Our bodies function like the dashboard of the car - sending us warning signals that we are going too fast or are in need of fuel. We ignore these signals because we are often on automatic pilot.

Halfway through a mindfulness course at the hospital recently, a patient said: "I have been ignoring the warning signals coming from my shoulders for years."

What he was describing was the very common experience of our shoulders creeping up towards our ears as we get more stressed.

Right now - just notice how close your shoulders are to your ears. Simply noticing this and then allowing your shoulders to relax a little, brings us out of automatic pilot and interrupts the vicious cycle of stress. In this way we can use our shoulders as a signal telling us when we need to slow down or refuel. By not forgetting our bodies we can use them as the gateway to a happier and healthier life. Here's an exercise that, if you do it a few times a day, will help:

1. Pause for a moment.

2. Just notice how close your shoulders are to your ears.

3. Allow your shoulders to soften - even a tiny bit.

4. Take three deep, slow, deliberate breaths.

The second part of not forgetting your body as a way to live a happier life involves physical exercise.
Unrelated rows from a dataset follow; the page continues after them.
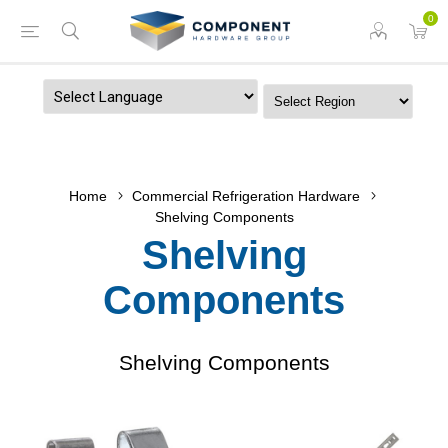
0
Powered by
Home
Commercial Refrigeration Hardware
Shelving Components
Shelving
Components
Shelving Components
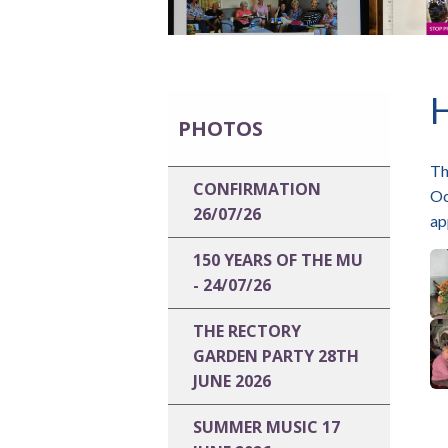
PHOTOS
Th
CONFIRMATION
Oc
26/07/26
ap
150 YEARS OF THE MU
- 24/07/26
THE RECTORY
GARDEN PARTY 28TH
JUNE 2026
SUMMER MUSIC 17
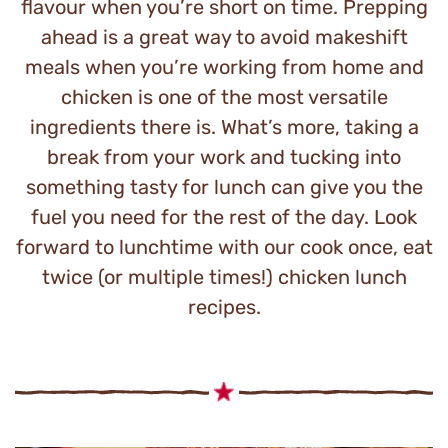
flavour when you’re short on time. Prepping
ahead is a great way to avoid makeshift
meals when you’re working from home and
chicken is one of the most versatile
ingredients there is. What’s more, taking a
break from your work and tucking into
something tasty for lunch can give you the
fuel you need for the rest of the day. Look
forward to lunchtime with our cook once, eat
twice (or multiple times!) chicken lunch
recipes.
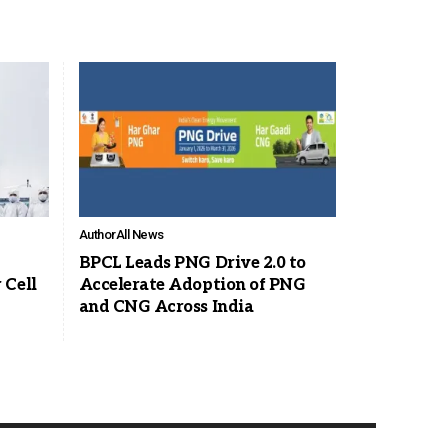
Author
All News
BPCL Leads PNG Drive 2.0 to
 Cell
Accelerate Adoption of PNG
and CNG Across India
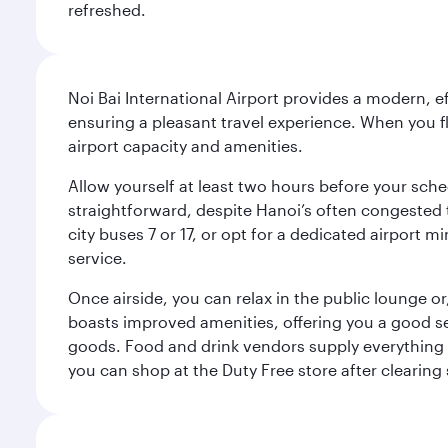
refreshed.
Noi Bai International Airport provides a modern, e
ensuring a pleasant travel experience. When you f
airport capacity and amenities.
Allow yourself at least two hours before your sche
straightforward, despite Hanoi’s often congested tr
city buses 7 or 17, or opt for a dedicated airport m
service.
Once airside, you can relax in the public lounge or,
boasts improved amenities, offering you a good se
goods. Food and drink vendors supply everything fr
you can shop at the Duty Free store after clearing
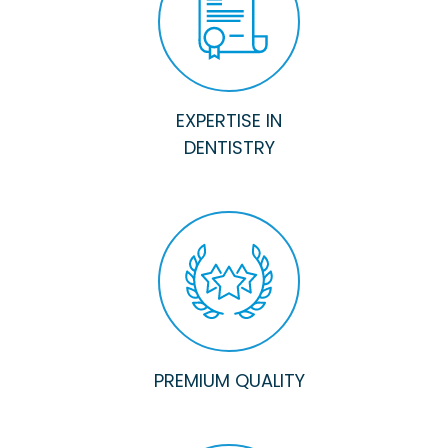
EXPERTISE IN
DENTISTRY
PREMIUM QUALITY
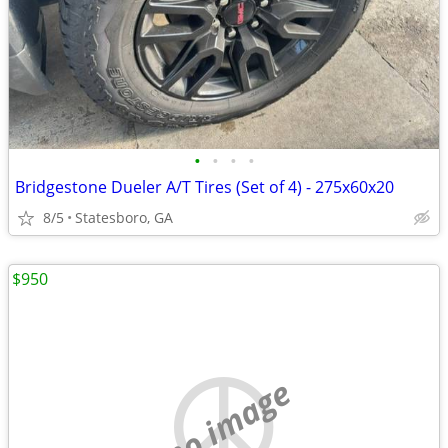
•
•
•
•
Bridgestone Dueler A/T Tires (Set of 4) - 275x60x20
8/5
Statesboro, GA
$950
no image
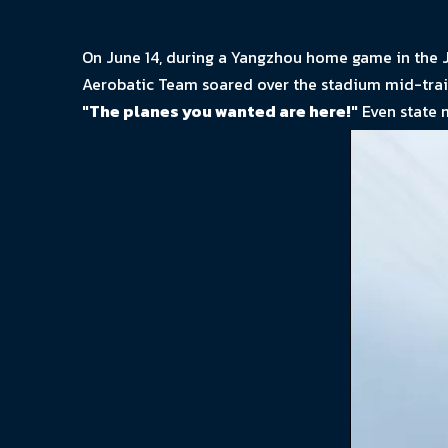
On June 14, during a Yangzhou home game in the J
Aerobatic Team soared over the stadium mid-trainin
"The planes you wanted are here!"
Even state 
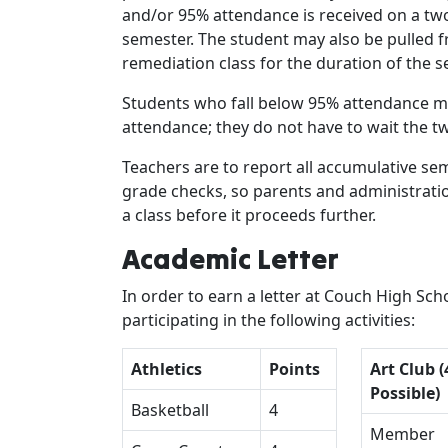
and/or 95% attendance is received on a tw
semester. The student may also be pulled f
remediation class for the duration of the 
Students who fall below 95% attendance ma
attendance; they do not have to wait the t
Teachers are to report all accumulative s
grade checks, so parents and administrati
a class before it proceeds further.
Academic Letter
In order to earn a letter at Couch High Sc
participating in the following activities:
Athletics
Points
Art Club (
Possible)
Basketball
4
Member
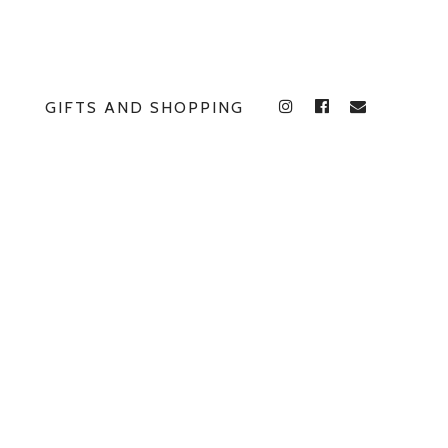
GIFTS AND SHOPPING
INSTAGRAM
FACEBOOK
E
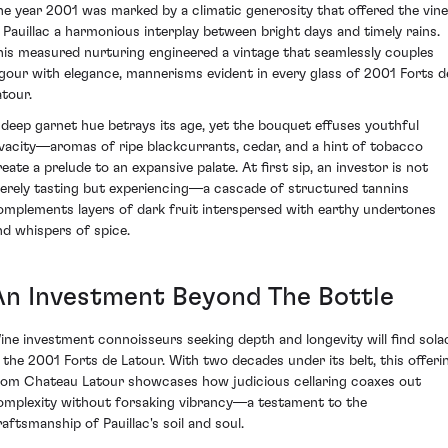
he year 2001 was marked by a climatic generosity that offered the vin
n Pauillac a harmonious interplay between bright days and timely rains.
his measured nurturing engineered a vintage that seamlessly couples
igour with elegance, mannerisms evident in every glass of 2001 Forts d
atour.
 deep garnet hue betrays its age, yet the bouquet effuses youthful
ivacity—aromas of ripe blackcurrants, cedar, and a hint of tobacco
reate a prelude to an expansive palate. At first sip, an investor is not
erely tasting but experiencing—a cascade of structured tannins
omplements layers of dark fruit interspersed with earthy undertones
nd whispers of spice.
An Investment Beyond The Bottle
ine investment connoisseurs seeking depth and longevity will find sola
n the 2001 Forts de Latour. With two decades under its belt, this offeri
rom Chateau Latour showcases how judicious cellaring coaxes out
omplexity without forsaking vibrancy—a testament to the
raftsmanship of Pauillac's soil and soul.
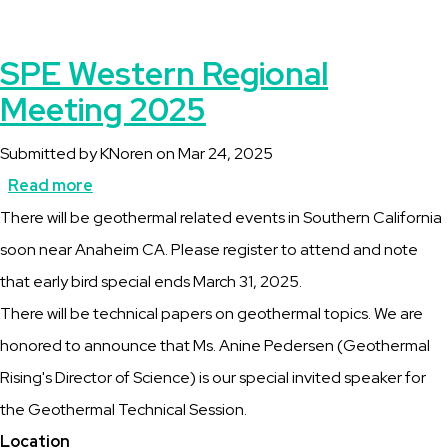
SPE Western Regional
Meeting 2025
Submitted by
KNoren
on
Mar 24, 2025
Read more
about
Description
There will be geothermal related events in Southern California
SPE
soon near Anaheim CA. Please register to attend and note
Western
that early bird special ends March 31, 2025.
Regional
There will be technical papers on geothermal topics. We are
Meeting
honored to announce that Ms. Anine Pedersen (Geothermal
2025
Rising's Director of Science) is our special invited speaker for
the Geothermal Technical Session.
Location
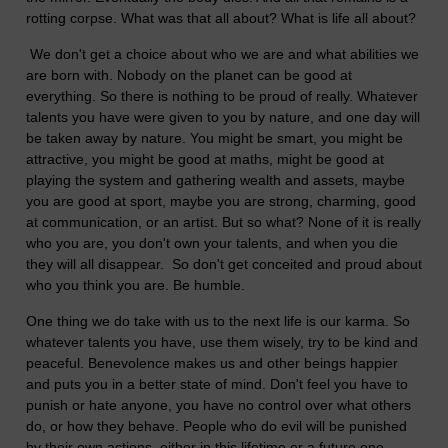
rotting corpse. What was that all about? What is life all about?
We don't get a choice about who we are and what abilities we
are born with. Nobody on the planet can be good at
everything.
So there is nothing to be proud of really. Whatever
talents you have were given to you by nature, and one day will
be taken away by nature. You might be smart, you might be
attractive, you might be good at maths, might be good at
playing the system and gathering wealth and assets, maybe
you are good at sport, maybe you are strong, charming, good
at communication, or an artist. But so what? None of it is really
who you are, you don't own your talents, and when you die
they will all disappear. So don't get conceited and proud about
who you think you are. Be humble.
One thing we do take with us to the next life is our karma. So
whatever talents you have, use them wisely, try to be kind and
peaceful. Benevolence makes us and other beings happier
and puts you in a better state of mind. Don't feel you have to
punish or hate anyone, you have no control over what others
do, or how they behave. People who do evil will be punished
by their own actions, either in this lifetime or a future one.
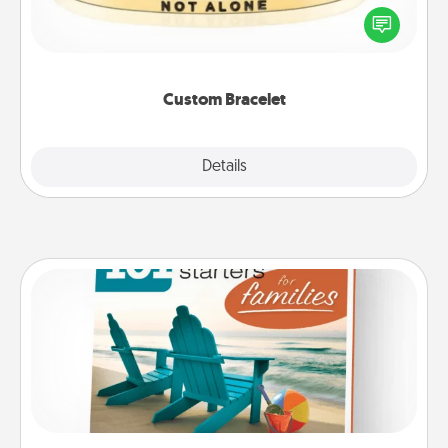
In a season where many feel isolated, you can
remind your loved one they are not alone.
Custom Bracelet
Explore
Details
Close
When we think about 'minding ourselves' and living happier lives we often get it confused with 'indulging ourselves'. When we do this we may risk turning to ice cream rather than physical exercise in a misguided attempt to "be nice to" ourselves. Despite exercise being the last thing most of us want to do when we're feeling down, there is strong evidence that exercise improves mood.

Increasingly doctors are recommending a daily dose of exercise as a 'treatment' for mild depression and anxiety. This daily dose of exercise as a treatment to improve mood is based on evidence that physical exercise releases chemicals that make us feel better. The release of neurotransmitters like endorphins and endocannabinoids from exercise has a very positive effect on our well-being. Research has also found that people who exercise regularly feel more confident, sleep better, are better at solving problems and generally tend to be more productive.

We do not need to look at any of this research to know that even after a good brisk walk we tend to feel better emotionally. It restores our sense of perspective. The American Psychological Association backs this up and has said "the exercise-mental health connection is becoming impossible to ignore" with research suggesting that within five minutes of a period of moderate exercise, your mood improves. The therapy offered by a brisk walk in the fresh air is free.

So if we're serious about wanting to live happier lives, we have make a commitment not to forget the body. The scientific evidence confirms that the daily dose of exercise not only improves our mood but is also proven to reduce the risk of heart disease, type 2 diabetes, stroke and even some cancers. If you want to live a happier life; don't forget your body. Make a commitment to incorporate daily exercise into your life. And start taking notice of the signals the dashbord of your body is sending. Just notice how close your shoulders are to your ears right now!